Настала очередь Баррегоса откинуться назад, и он сложил руки перед грудью, опершись подбородком на большие пальцы, затем легонько постучал по кончику носа обоими указательными пальцами. Это была одна из его любимых поз для размышления, и Розак терпеливо ждал, пока губернатор обдумает то, что он только что сказал
— Мне приходит в голову, — наконец сказал Баррегос, слегка прищурив глаза, когда они сфокусировались на Розаке, — что Элизабет не позволила бы Рут Винтон остаться на посту помощника главы разведки Факела, если бы не думала о создании своего рода обратной связи с Хевеном. В конце концов, совершенно точно не она выбирала Высокого Хребта себе в премьер-министры. Я не настолько глуп, чтобы думать, что она питает особую привязанность к Республике Хевен, особенно после событий на звезде Ельцина, но она умна, Луис, очень умна.
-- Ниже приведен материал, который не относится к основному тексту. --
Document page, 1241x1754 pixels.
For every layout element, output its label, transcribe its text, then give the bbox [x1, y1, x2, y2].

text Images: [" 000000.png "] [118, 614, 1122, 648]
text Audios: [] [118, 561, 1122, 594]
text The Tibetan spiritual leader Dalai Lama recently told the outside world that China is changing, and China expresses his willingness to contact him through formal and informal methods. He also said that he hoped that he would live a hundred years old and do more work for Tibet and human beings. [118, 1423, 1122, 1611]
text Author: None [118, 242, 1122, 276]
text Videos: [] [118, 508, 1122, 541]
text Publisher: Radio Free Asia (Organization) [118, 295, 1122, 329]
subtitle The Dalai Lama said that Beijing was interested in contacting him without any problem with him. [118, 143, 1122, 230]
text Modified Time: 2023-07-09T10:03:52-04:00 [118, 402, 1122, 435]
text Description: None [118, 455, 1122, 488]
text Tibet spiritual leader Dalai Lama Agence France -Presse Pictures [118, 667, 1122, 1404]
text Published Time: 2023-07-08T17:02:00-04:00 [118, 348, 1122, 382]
И она знает, что Сен-Жюст мертв, возможно, со всеми остальными, кто участвовал во всей этой операции. Я не утверждаю, что знание этого внезапно заставило ее полюбить хевенитов в целом, но я думаю, что глубоко внутри она действительно хотела бы увидеть, как Причарт и Тейсман преуспеют в восстановлении старой республики.
— Я тоже так считаю, — согласился Розак. — Как бы ни ненавидела она "хевов", она достаточно хорошо разбирается в истории, чтобы помнить, что Республика не всегда была самой большой и голодной свиньей в округе. И как бы мало отдельным сторонам ее личности ни хотелось это признавать, она понимает, что наблюдать за восстановлением старой республики было бы менее напряженным и опасным, чем возвращаться к временам отстрела свиней. Но я не готов хотя бы предположить, насколько, по ее мнению, вероятно, что они добьются успеха.
— Полагаю, у нас обоих больше оптимизма в этом отношении, чем у нее. — Улыбка Баррегоса стала ледяной. — Вероятно, это как-то связано с тем, что мы не воевали с Народной республикой Хевен последние пятнадцать-двадцать стандартных лет.
— Это достаточно верно, но в случае с Факелом я склонен думать, что здесь замешаны некие основополагающие принципы, кроме всего прочего, — сказал Розак. — Единственное, в чем Хевен и Мантикора всегда соглашались, так это в сильной ненависти к генетическому рабству и "Рабсиле, Инкорпорейтед". Это именно та причина, по которой Каша смог осуществить столь... энергичное... решение проблемы Вердант Висты. Думаю, и Элизабет, и Причарт искренне ощущают, что при освобождении Факела в галактической истории родилось нечто принципиально новое, и при этом они играли роль акушерок, хотели они того или нет. Из разговоров с принцем Майклом и Кевином Ашером на коронации у меня сложилось впечатление, что и Элизабет, и Причарт считают, что даже если отношения между Республикой и Звездным королевством снова полностью испортятся, Факел может стать очень полезным каналом связи. Иногда, знаете ли, даже людям, стреляющим друг в друга, приходится говорить между собой.
— О, да, я действительно знаю. — Улыбка Баррегоса стала едкой, и он покачал головой. — Но вернемся к Ингмару. Как ты думаешь, его договоренности со Штейном останутся в силе теперь, когда его не стало?
— Я думаю, что сейчас это так же вероятно, как и раньше, — немного уклончиво ответил Розак, и Баррегос хмыкнул.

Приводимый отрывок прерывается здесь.